From the entries that follow, reproduce exactly and only the lines from the line with "lahoma State Univers" to the line with "Ghostlight Brings Agarest: Generations of War", endpoints included.

─── Records provided

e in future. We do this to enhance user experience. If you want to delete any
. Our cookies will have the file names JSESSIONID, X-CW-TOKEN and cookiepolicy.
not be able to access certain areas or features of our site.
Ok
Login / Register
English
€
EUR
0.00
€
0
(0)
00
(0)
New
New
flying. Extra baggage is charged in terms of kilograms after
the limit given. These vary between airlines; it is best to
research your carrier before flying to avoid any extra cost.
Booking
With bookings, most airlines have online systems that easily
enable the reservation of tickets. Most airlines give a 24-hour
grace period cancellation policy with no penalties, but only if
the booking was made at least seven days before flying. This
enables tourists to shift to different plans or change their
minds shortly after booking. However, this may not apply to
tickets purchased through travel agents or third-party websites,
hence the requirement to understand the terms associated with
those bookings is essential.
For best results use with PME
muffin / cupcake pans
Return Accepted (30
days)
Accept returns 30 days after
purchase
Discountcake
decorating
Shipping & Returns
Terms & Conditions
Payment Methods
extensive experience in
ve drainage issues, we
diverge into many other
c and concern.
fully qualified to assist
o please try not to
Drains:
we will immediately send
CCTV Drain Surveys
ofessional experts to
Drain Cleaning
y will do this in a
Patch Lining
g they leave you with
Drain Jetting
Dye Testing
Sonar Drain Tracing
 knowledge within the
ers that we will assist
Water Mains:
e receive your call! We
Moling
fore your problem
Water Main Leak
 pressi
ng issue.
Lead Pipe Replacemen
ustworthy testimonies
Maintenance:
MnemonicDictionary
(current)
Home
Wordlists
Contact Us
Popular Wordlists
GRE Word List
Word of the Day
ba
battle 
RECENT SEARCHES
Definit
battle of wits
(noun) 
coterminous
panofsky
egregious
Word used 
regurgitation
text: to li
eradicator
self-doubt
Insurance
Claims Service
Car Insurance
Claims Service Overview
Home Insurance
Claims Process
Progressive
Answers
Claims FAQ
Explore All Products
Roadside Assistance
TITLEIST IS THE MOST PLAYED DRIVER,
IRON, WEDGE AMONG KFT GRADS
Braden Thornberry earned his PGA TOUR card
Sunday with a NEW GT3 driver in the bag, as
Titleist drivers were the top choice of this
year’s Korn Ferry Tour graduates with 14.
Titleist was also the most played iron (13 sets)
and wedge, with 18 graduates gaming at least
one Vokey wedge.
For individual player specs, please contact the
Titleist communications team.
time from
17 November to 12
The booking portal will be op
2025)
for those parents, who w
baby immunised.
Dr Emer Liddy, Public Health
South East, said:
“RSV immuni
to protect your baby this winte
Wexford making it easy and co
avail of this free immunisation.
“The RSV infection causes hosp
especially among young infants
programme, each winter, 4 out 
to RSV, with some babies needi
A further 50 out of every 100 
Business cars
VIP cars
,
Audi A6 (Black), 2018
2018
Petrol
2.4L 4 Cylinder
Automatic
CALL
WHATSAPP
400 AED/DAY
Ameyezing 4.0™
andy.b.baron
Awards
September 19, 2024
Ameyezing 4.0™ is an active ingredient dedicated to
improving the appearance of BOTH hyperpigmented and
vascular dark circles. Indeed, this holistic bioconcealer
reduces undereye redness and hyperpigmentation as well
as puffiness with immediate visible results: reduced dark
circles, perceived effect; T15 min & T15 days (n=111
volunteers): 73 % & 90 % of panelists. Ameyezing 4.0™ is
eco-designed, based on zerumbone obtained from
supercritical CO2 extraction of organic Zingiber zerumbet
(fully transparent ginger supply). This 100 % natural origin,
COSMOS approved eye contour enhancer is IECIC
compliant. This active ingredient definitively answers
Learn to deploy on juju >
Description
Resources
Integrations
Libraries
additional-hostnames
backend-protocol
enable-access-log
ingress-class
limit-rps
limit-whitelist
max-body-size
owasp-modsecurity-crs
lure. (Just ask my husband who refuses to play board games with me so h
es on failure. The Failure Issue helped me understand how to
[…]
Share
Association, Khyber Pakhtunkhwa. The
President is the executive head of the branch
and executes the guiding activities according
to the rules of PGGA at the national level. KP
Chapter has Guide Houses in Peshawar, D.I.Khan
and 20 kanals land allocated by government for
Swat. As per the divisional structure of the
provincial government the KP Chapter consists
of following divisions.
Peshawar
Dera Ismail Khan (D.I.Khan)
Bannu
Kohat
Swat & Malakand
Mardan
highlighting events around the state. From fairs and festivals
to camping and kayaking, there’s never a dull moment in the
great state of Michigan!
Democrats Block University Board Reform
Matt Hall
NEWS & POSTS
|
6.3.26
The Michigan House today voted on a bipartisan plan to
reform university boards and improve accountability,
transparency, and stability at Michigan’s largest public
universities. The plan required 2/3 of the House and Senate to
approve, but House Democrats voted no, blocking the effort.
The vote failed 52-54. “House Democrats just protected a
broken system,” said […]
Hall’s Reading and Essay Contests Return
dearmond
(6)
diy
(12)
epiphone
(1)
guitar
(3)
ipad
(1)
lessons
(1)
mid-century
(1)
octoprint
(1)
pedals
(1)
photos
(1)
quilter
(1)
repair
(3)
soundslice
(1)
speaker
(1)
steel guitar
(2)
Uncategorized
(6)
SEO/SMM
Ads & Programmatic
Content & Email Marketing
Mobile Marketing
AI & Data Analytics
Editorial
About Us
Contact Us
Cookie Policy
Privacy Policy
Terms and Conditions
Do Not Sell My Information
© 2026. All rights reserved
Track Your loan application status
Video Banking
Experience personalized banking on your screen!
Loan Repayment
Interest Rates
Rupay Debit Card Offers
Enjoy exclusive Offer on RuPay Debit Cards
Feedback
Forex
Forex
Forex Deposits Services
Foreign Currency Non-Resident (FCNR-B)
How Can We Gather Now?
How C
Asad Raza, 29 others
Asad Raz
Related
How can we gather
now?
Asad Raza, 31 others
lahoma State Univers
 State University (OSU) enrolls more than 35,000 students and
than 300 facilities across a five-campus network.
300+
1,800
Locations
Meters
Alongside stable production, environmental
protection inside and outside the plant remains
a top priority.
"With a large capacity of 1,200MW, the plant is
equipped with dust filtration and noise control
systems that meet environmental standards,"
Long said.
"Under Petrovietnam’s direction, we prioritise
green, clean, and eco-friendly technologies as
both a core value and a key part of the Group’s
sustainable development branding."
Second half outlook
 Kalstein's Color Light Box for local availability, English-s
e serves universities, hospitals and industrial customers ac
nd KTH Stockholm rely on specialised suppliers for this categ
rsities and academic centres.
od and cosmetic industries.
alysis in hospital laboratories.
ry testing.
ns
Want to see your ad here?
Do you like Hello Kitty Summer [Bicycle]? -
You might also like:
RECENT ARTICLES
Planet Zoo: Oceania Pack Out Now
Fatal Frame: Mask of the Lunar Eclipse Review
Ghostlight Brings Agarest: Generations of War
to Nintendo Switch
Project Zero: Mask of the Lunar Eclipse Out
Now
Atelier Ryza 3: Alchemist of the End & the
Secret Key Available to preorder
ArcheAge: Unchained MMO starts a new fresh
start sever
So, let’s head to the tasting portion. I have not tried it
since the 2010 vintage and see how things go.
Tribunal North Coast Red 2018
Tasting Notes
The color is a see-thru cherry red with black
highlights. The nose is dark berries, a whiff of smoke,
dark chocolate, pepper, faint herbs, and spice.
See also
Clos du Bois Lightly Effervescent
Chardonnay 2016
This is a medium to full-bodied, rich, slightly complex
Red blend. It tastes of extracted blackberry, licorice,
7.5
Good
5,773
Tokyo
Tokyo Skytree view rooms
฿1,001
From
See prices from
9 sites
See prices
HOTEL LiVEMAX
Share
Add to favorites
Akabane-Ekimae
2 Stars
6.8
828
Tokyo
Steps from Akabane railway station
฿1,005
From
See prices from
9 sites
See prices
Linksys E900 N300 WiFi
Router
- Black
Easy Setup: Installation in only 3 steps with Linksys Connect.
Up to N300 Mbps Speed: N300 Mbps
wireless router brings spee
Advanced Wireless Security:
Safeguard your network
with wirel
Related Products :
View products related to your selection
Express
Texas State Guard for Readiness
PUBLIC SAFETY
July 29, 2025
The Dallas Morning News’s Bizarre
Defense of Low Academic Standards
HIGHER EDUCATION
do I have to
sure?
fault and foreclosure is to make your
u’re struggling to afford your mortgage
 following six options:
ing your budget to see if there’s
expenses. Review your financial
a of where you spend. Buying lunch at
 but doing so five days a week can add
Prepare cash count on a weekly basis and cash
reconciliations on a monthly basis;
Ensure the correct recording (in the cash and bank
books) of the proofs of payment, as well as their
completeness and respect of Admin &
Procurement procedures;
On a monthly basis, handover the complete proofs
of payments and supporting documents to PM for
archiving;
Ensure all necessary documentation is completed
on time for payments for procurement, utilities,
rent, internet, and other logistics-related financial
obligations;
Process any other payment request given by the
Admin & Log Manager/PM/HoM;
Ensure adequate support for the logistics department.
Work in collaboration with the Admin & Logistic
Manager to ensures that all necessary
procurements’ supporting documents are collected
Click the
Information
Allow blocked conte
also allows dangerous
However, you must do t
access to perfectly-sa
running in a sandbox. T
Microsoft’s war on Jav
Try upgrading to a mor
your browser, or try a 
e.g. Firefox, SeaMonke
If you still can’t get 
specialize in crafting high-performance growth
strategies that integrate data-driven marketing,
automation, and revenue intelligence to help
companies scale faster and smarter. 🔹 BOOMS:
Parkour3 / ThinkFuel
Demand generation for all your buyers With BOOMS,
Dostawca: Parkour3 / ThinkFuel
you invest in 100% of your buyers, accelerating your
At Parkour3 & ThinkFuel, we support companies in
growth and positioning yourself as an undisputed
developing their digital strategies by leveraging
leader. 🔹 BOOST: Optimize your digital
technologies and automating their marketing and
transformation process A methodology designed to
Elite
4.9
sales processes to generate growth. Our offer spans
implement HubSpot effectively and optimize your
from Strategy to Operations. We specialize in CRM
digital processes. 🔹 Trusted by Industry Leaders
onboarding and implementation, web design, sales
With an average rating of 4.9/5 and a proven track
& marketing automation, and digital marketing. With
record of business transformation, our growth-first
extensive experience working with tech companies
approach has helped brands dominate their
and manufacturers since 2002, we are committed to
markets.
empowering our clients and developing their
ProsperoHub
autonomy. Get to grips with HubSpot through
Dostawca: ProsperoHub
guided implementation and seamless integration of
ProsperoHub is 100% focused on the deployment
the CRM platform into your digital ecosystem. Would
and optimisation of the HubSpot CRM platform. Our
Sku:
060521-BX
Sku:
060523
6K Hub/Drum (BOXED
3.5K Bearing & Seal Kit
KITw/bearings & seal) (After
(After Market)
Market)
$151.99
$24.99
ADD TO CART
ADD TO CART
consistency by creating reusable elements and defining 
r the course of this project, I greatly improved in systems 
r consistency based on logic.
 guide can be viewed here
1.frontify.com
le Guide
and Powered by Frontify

──────

Result below -
lahoma State Univers
 State University (OSU) enrolls more than 35,000 students and
than 300 facilities across a five-campus network.
300+
1,800
Locations
Meters
Alongside stable production, environmental
protection inside and outside the plant remains
a top priority.
"With a large capacity of 1,200MW, the plant is
equipped with dust filtration and noise control
systems that meet environmental standards,"
Long said.
"Under Petrovietnam’s direction, we prioritise
green, clean, and eco-friendly technologies as
both a core value and a key part of the Group’s
sustainable development branding."
Second half outlook
 Kalstein's Color Light Box for local availability, English-s
e serves universities, hospitals and industrial customers ac
nd KTH Stockholm rely on specialised suppliers for this categ
rsities and academic centres.
od and cosmetic industries.
alysis in hospital laboratories.
ry testing.
ns
Want to see your ad here?
Do you like Hello Kitty Summer [Bicycle]? -
You might also like:
RECENT ARTICLES
Planet Zoo: Oceania Pack Out Now
Fatal Frame: Mask of the Lunar Eclipse Review
Ghostlight Brings Agarest: Generations of War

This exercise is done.